Reproduce the listing below exactly, except for its pictures.

─── DATA BELOW

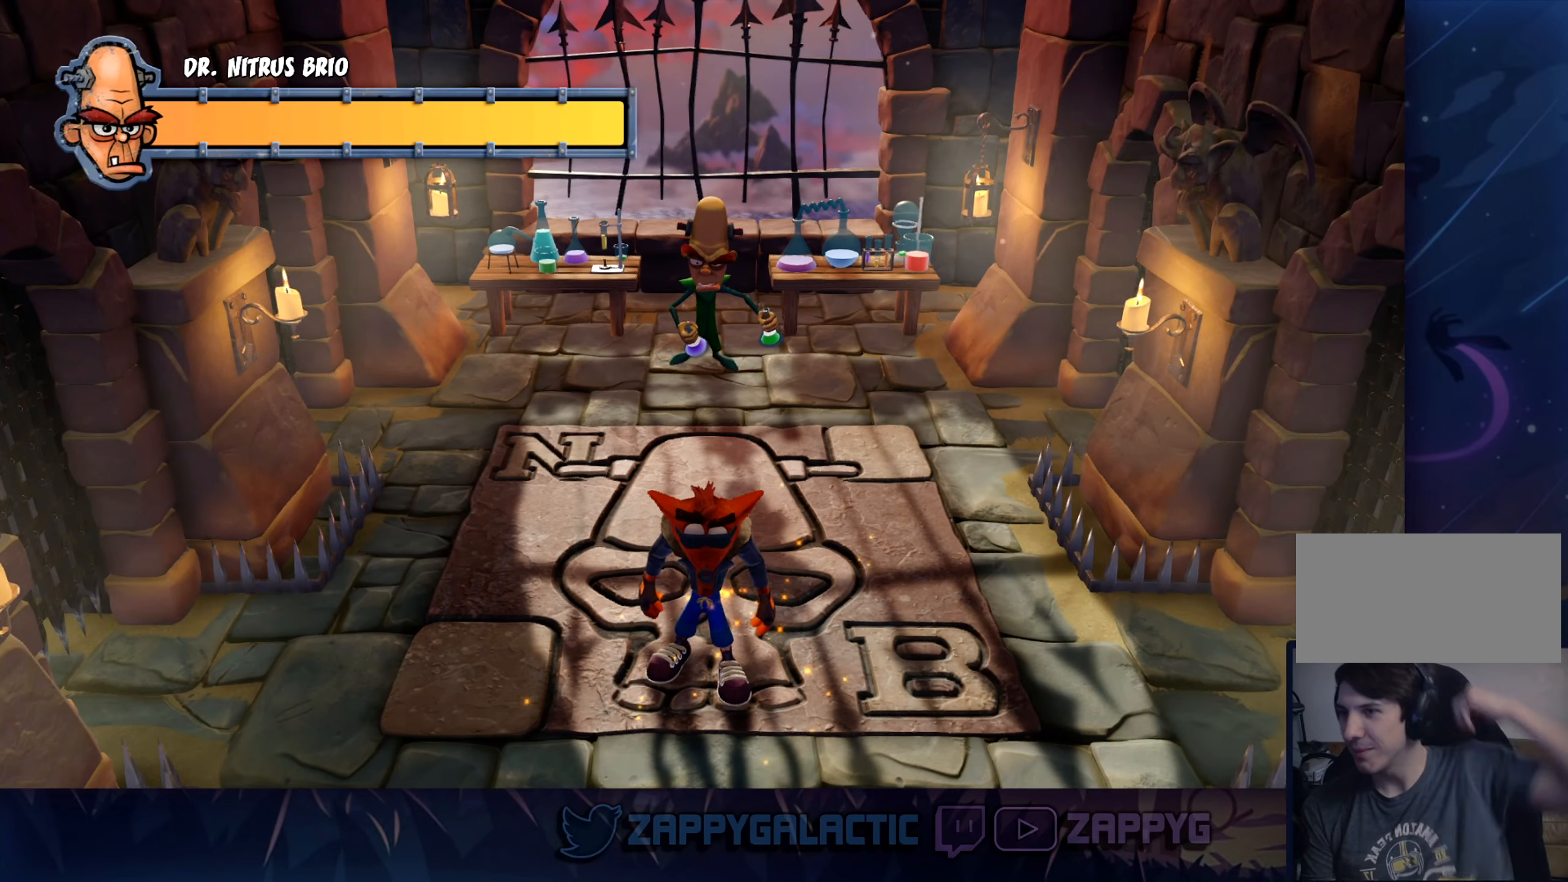
{"buttons": [], "left_stick": "center", "right_stick": "center", "events": []}
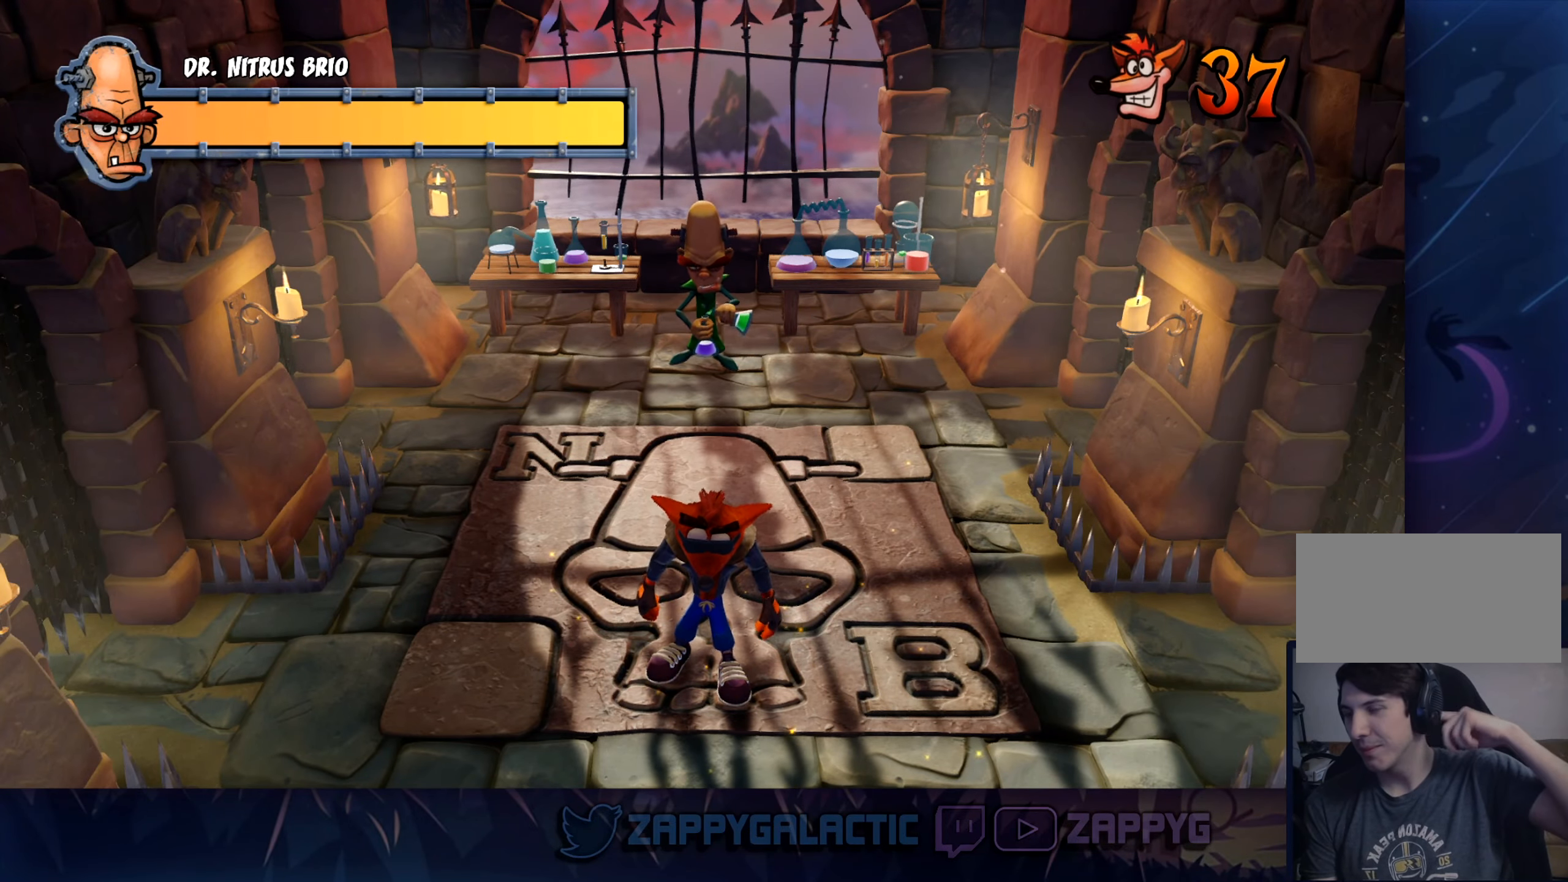
{"buttons": [], "left_stick": "center", "right_stick": "center", "events": []}
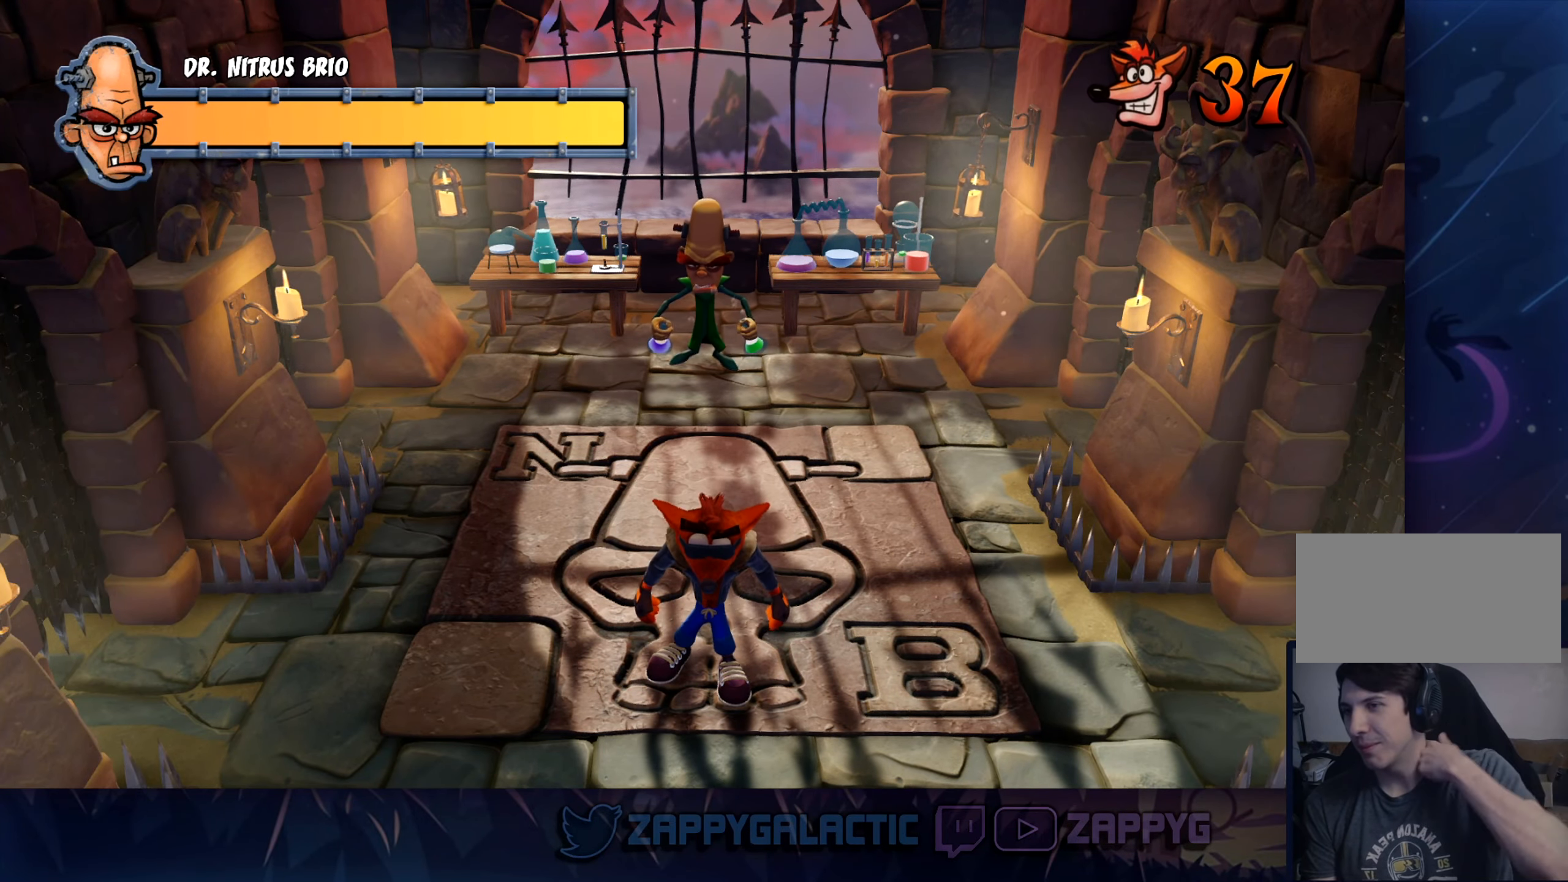
{"buttons": [], "left_stick": "center", "right_stick": "center", "events": []}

──────

SOLUTION FOR THIS TASK ▸
{"buttons": [], "left_stick": "center", "right_stick": "center", "events": []}
{"buttons": [], "left_stick": "center", "right_stick": "center", "events": []}
{"buttons": [], "left_stick": "center", "right_stick": "center", "events": []}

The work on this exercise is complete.